The letter follows with minor edits for clarification:

"My letter is addressed to you because it appears you are the only person in a position of authority who has the staff, the resources and the will to protect the interests of the people of this province.

"This morning I awoke to the news that a BC Hydro transmission tower had collapsed. High-voltage lines lying across the roadway have resulted in closure of the eastbound and westbound lanes of Highway 1. Morning rushhour traffic is rerouted away from the Port Mann crossing, much of it across the Pattullo Bridge, itself an aging structure prone to serious accidents.

"On a normal weekday, the Port Mann Bridge carries about 140,000 vehicles a day.

"In a normal spring, today's high-water runoff would have occurred several weeks before summer holidays reduced traffic volume.

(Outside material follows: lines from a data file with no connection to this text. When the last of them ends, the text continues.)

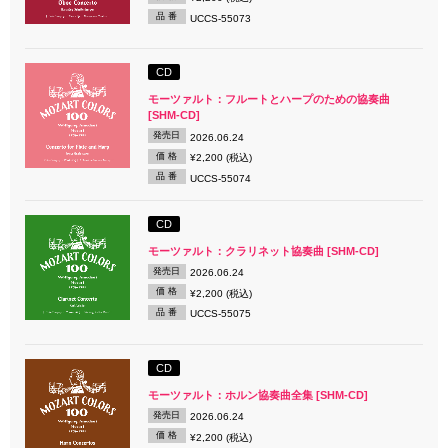
品 番
UCCS-55073
CD
モーツァルト：フルートとハープのための協奏曲
[SHM-CD]
発売日
2026.06.24
価 格
¥2,200 (税込)
品 番
UCCS-55074
CD
モーツァルト：クラリネット協奏曲 [SHM-CD]
発売日
2026.06.24
価 格
¥2,200 (税込)
品 番
UCCS-55075
CD
モーツァルト：ホルン協奏曲全集 [SHM-CD]
発売日
2026.06.24
価 格
¥2,200 (税込)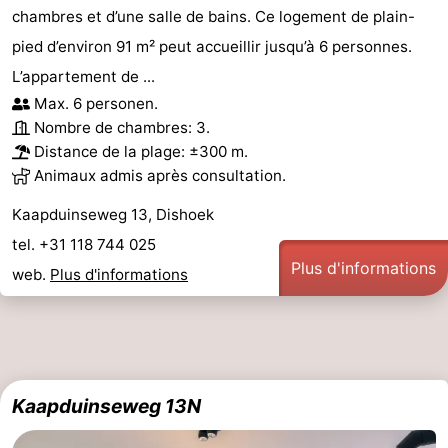
chambres et d’une salle de bains. Ce logement de plain-
pied d’environ 91 m² peut accueillir jusqu’à 6 personnes.
L’appartement de ...
Max. 6 personen.
Nombre de chambres: 3.
Distance de la plage: ±300 m.
Animaux admis après consultation.
Kaapduinseweg 13, Dishoek
tel. +31 118 744 025
Plus d'informations
web.
Plus d'informations
Kaapduinseweg 13N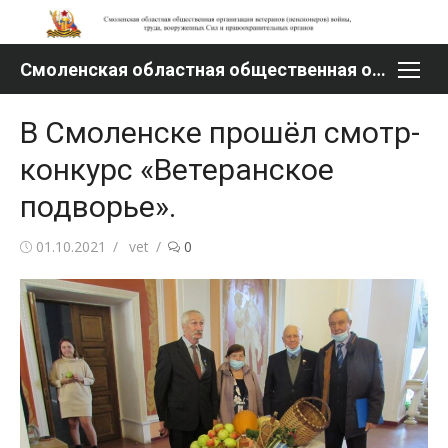
Перейти
к
содержимому
Смоленская областная общественная организация ветеранов (пенсионеров) войны, труда, вооруженных Сил и правоохранительных органов
В Смоленске прошёл смотр-
конкурс «Ветеранское
подворье».
Опубликовано
Автор
01.10.2021
vet
0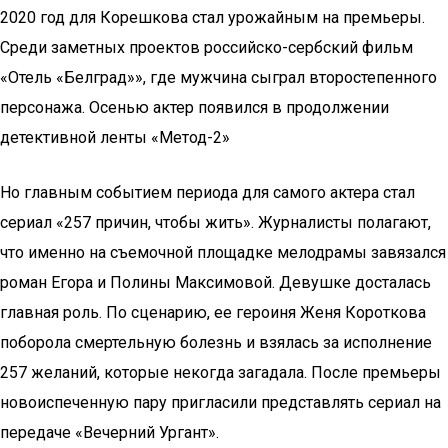
2020 год для Корешкова стал урожайным на премьеры.
Среди заметных проектов российско-сербский фильм
«Отель «Белград»», где мужчина сыграл второстепенного
персонажа. Осенью актер появился в продолжении
детективной ленты «Метод-2»
Но главным событием периода для самого актера стал
сериал «257 причин, чтобы жить». Журналисты полагают,
что именно на съемочной площадке мелодрамы завязался
роман Егора и Полины Максимовой. Девушке досталась
главная роль. По сценарию, ее героиня Женя Короткова
поборола смертельную болезнь и взялась за исполнение
257 желаний, которые некогда загадала. После премьеры
новоиспеченную пару пригласили представлять сериал на
передаче «Вечерний Ургант».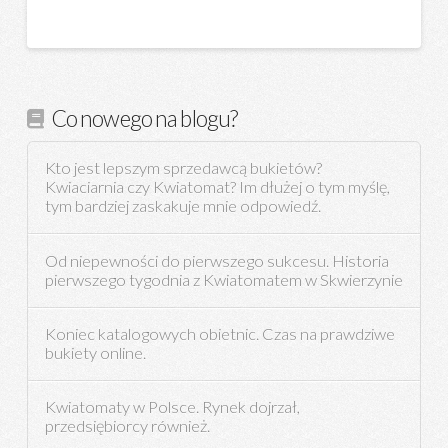
Co nowego na blogu?
Kto jest lepszym sprzedawcą bukietów?
Kwiaciarnia czy Kwiatomat? Im dłużej o tym myślę,
tym bardziej zaskakuje mnie odpowiedź.
Od niepewności do pierwszego sukcesu. Historia
pierwszego tygodnia z Kwiatomatem w Skwierzynie
Koniec katalogowych obietnic. Czas na prawdziwe
bukiety online.
Kwiatomaty w Polsce. Rynek dojrzał,
przedsiębiorcy również.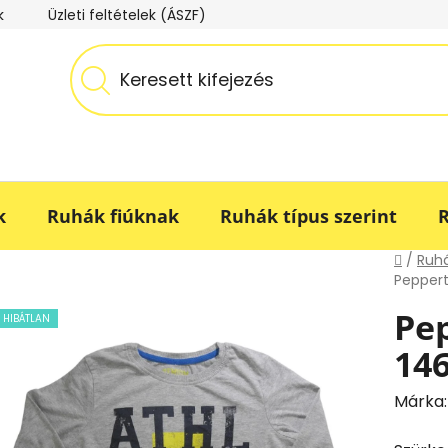
k
Üzleti feltételek (ÁSZF)
Adatkezelési tájékoztató
k
Ruhák fiúknak
Ruhák típus szerint
R
Kezdő
/
Ruhá
Peppert 
Pep
HIBÁTLAN
14
Márka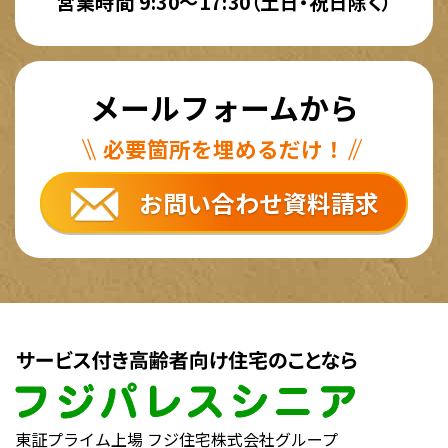
営業時間 9:30～17:30（土日・祝日除く）
メールフォームから
必要箇所を埋めるだけ！
お問い合わせ資料請求
東証プライム上場 フジ住宅株式会社グループ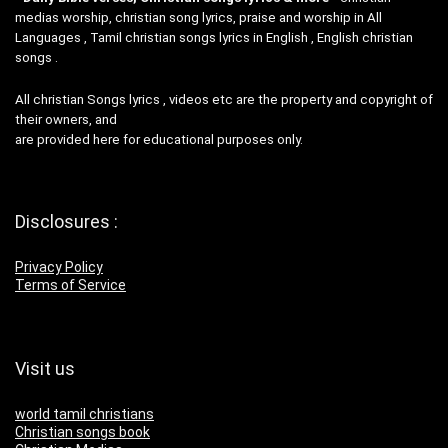
medias worship, christian song lyrics, praise and worship in All
Languages , Tamil christian songs lyrics in English , English christian
songs .
All christian Songs lyrics , videos etc are the property and copyright of
their owners, and
are provided here for educational purposes only.
Disclosures :
Privacy Policy
Terms of Service
Visit us
world tamil christians
Christian songs book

What would have been the risk to life and limb, had the tower failure occurred during a normal rush hour?

"A Hydro spokesman interviewed by Global TV-BC stated that towers in the area were "being monitored for erosion" due to high-water levels in the Fraser River.

"I can only wonder at the quality and persistence of that monitoring - especially when I hear that repair of a nearby tower was carried out in March.

"For years now I have become increasingly concerned that the operation of BC Hydro is being compromised by provincial government interference in its affairs.

"The corporation cannot provide the safe, quality services we have enjoyed for decades, if the province continues to make that financially impossible by forcing the company to buy power from independent power producers at rates far in excess of the cost of in-house power production.

"It is way past time for British Columbians to be given the straight goods about the financial viability of their public asset. I believe you are the only person in a position to dig for and provide us with answers as to the status of the BC Hydro operation and accounts - especially with respect to the deferred liabilities you have 'fingered' in the past.

"Lastly, and again with respect to its effect on financials - we are facing an imminent roll-out of Hydro's multimillion-dollar Smart Meter program.

"If the province has, indeed, been manipulating the corporation into unsustainability as a publicly owned entity, are citizens being set up to pay for Smart Meter hard costs, prior to transfer of the asset into private hands?

"I understand the protocol you must follow - namely that you conduct audits at the request of members of the legislative assembly, and that your reports must be made to that assembly. My plea is that you find a way to facilitate such a request on an emergency

basis, and to conduct and report on the audit before it is too late to turn back the BC Hydro clock. . . ."

Rod Tulett's off-hand answers to the courteous questions Bill Good posed on listeners' behalf were, at best, flip and disinterested.

Does this unheard of infrastructure failure, together with the still-delayed release of Hydro's annual report, indicate that the financials are so shaky that capital renewal and maintenance procedures are in crisis?

Does the corporation still employ the deceptive practice of recording receivables in the regulatory assets accounts redflagged in a previous report by the auditor general?

If I am right, and we ever experience the major earthquake Tulett reminded us is in our future, we would be wise to realize that the "resilient community" envisioned by District of North Vancouver Mayor Richard Walton is yet to be embraced by our regional and provincial governments.